Não estamos acostumados a passar opiniões gerais pelo crivo de nossas percepções pessoais. Nós os assumimos como nossos e os defendemos como se tivéssemos algo a ver com eles. Enfatizo as percepções ou intuições porque os pensamentos muitas vezes são coloridos por conhecimento externo e, portanto, nem sempre são confiáveis. Geralmente são pensamentos emprestados . Esse fenômeno se multiplica com a globalização: indivíduos de áreas com realidades muito diferentes acabam sentindo o mesmo. Os grandes meios de comunicação são possivelmente os grandes organizadores das opiniões individuais … que não o são.

No entanto, todos os adultos são responsáveis ​​por manter ideais sobre como viver, o que pensar, como educar ou o que almejar - assim como nossos pais fizeram. Se revisarmos honestamente muitas das crenças que defendemos, veremos que nosso próprio apoio intelectual é escasso. E não é por falta de informação. Desde a expansão da Internet, se sobrou algo no mundo, é o acesso à informação. A dificuldade está na falta de autonomia de pensamento.

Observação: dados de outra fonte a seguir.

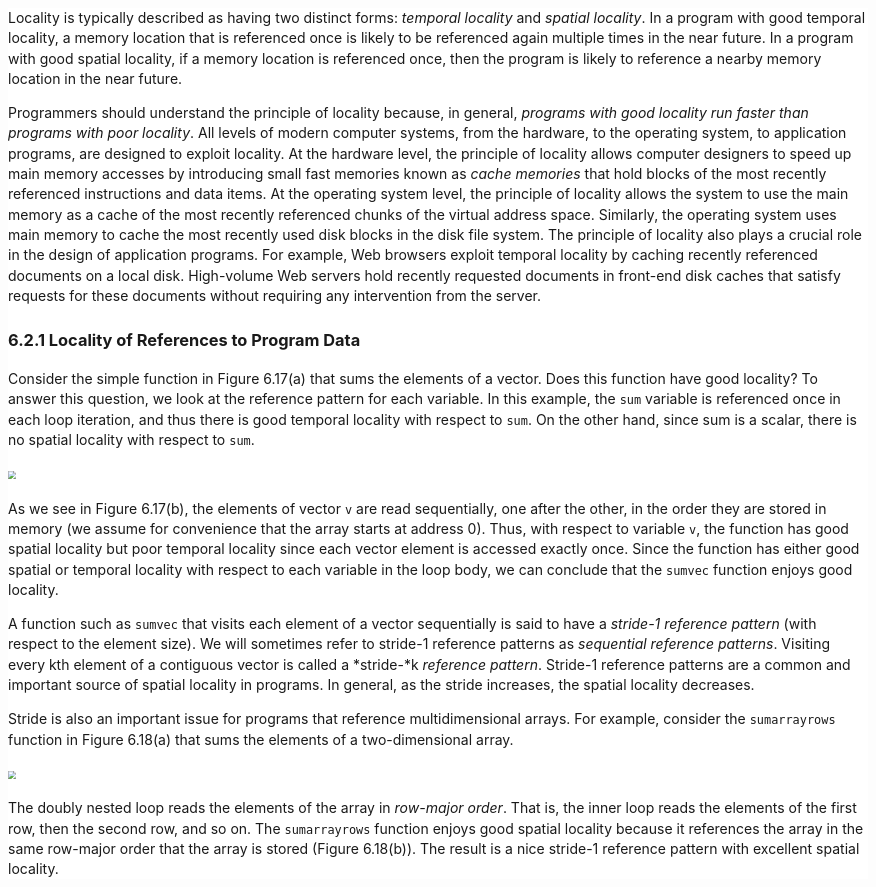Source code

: Locality is typically described as having two distinct forms: *temporal locality* and *spatial locality*. In a program with good temporal locality, a memory location that is referenced once is likely to be referenced again multiple times in the near future. In a program with good spatial locality, if a memory location is referenced once, then the program is likely to reference a nearby memory location in the near future.

Programmers should understand the principle of locality because, in general, *programs with good locality run faster than programs with poor locality*. All levels of modern computer systems, from the hardware, to the operating system, to application programs, are designed to exploit locality. At the hardware level, the principle of locality allows computer designers to speed up main memory accesses by introducing small fast memories known as *cache memories* that hold blocks of the most recently referenced instructions and data items. At the operating system level, the principle of locality allows the system to use the main memory as a cache of the most recently referenced chunks of the virtual address space. Similarly, the operating system uses main memory to cache the most recently used disk blocks in the disk file system. The principle of locality also plays a crucial role in the design of application programs. For example, Web browsers exploit temporal locality by caching recently referenced documents on a local disk. High-volume Web servers hold recently requested documents in front-end disk caches that satisfy requests for these documents without requiring any intervention from the server.

### 6.2.1 Locality of References to Program Data

Consider the simple function in Figure 6.17(a) that sums the elements of a vector. Does this function have good locality? To answer this question, we look at the reference pattern for each variable. In this example, the `sum` variable is referenced once in each loop iteration, and thus there is good temporal locality with respect to `sum`. On the other hand, since sum is a scalar, there is no spatial locality with respect to `sum`.

<img src="https://cdn.staticaly.com/gh/LastKnightCoder/image-for-2022@master/image.6p4zvuklnvw0.png" style="zoom:50%;" />

As we see in Figure 6.17(b), the elements of vector `v` are read sequentially, one after the other, in the order they are stored in memory (we assume for convenience that the array starts at address 0). Thus, with respect to variable `v`, the function has good spatial locality but poor temporal locality since each vector element is accessed exactly once. Since the function has either good spatial or temporal locality with respect to each variable in the loop body, we can conclude that the `sumvec` function enjoys good locality.

A function such as `sumvec` that visits each element of a vector sequentially is said to have a *stride-1 reference pattern* (with respect to the element size). We will sometimes refer to stride-1 reference patterns as *sequential reference patterns*. Visiting every kth element of a contiguous vector is called a *stride-*k *reference pattern*. Stride-1 reference patterns are a common and important source of spatial locality in programs. In general, as the stride increases, the spatial locality decreases.

Stride is also an important issue for programs that reference multidimensional arrays. For example, consider the `sumarrayrows` function in Figure 6.18(a) that sums the elements of a two-dimensional array.

<img src="https://cdn.staticaly.com/gh/LastKnightCoder/image-for-2022@master/image.6m33ztckd800.png" style="zoom:50%;" />

The doubly nested loop reads the elements of the array in *row-major order*. That is, the inner loop reads the elements of the first row, then the second row, and so on. The `sumarrayrows` function enjoys good spatial locality because it references the array in the same row-major order that the array is stored (Figure 6.18(b)). The result is a nice stride-1 reference pattern with excellent spatial locality.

Sob essa dinâmica, as pessoas acabam sendo incrivelmente convencionais, embora acreditemos o contrário, por exemplo, no que diz respeito à política. As questões políticas tendem a preocupar todos nós, cidadãos - uma vez que têm uma influência notável nas nossas vidas diárias; No entanto, tendemos a agir em massa guiados pelos ditames da propaganda, do dinheiro e do marketing.

Encontrar novas palavras

Sem o pensamento autônomo que nos permita decidir o que pensar, o que fazer e que alternativas dar, continuaremos a acreditar que temos idéias originais quando provavelmente estamos atravessando sulcos desgastados do pensamento. O groove tem uma vantagem: já foi testado. Sair dela requer uma parcela de coragem, vitalidade e risco que poucos de nós estão dispostos a correr.

Como podemos criar um pensamento autônomo? Do meu ponto de vista, esse processo só pode ser iniciado reconhecendo honestamente o discurso que adotamos em nossa infância. Para isso, é necessário fazer um trabalho de regressão, aproveitar as memórias, deixar cair nossas crenças arraigadas, estar disposto a aceitar a realidade quando houve falta de amor, abuso, deficiência emocional ou abandono. É obrigatório olhar com os olhos bem abertos para a nossa história emocional.Não importa se ela era bonita ou feia, feliz ou sofrendo. Foi real. Então, seria necessário pedir ajuda para reescrever nossa história, nomeando nossas experiências com nossas próprias palavras e dando-lhes um lugar. Só depois desse processo - na medida em que acrescentamos palavras com um novo significado em sintonia com nossas experiências reais - podemos designar gradativamente cada evento ou situação como se fosse a primeira vez.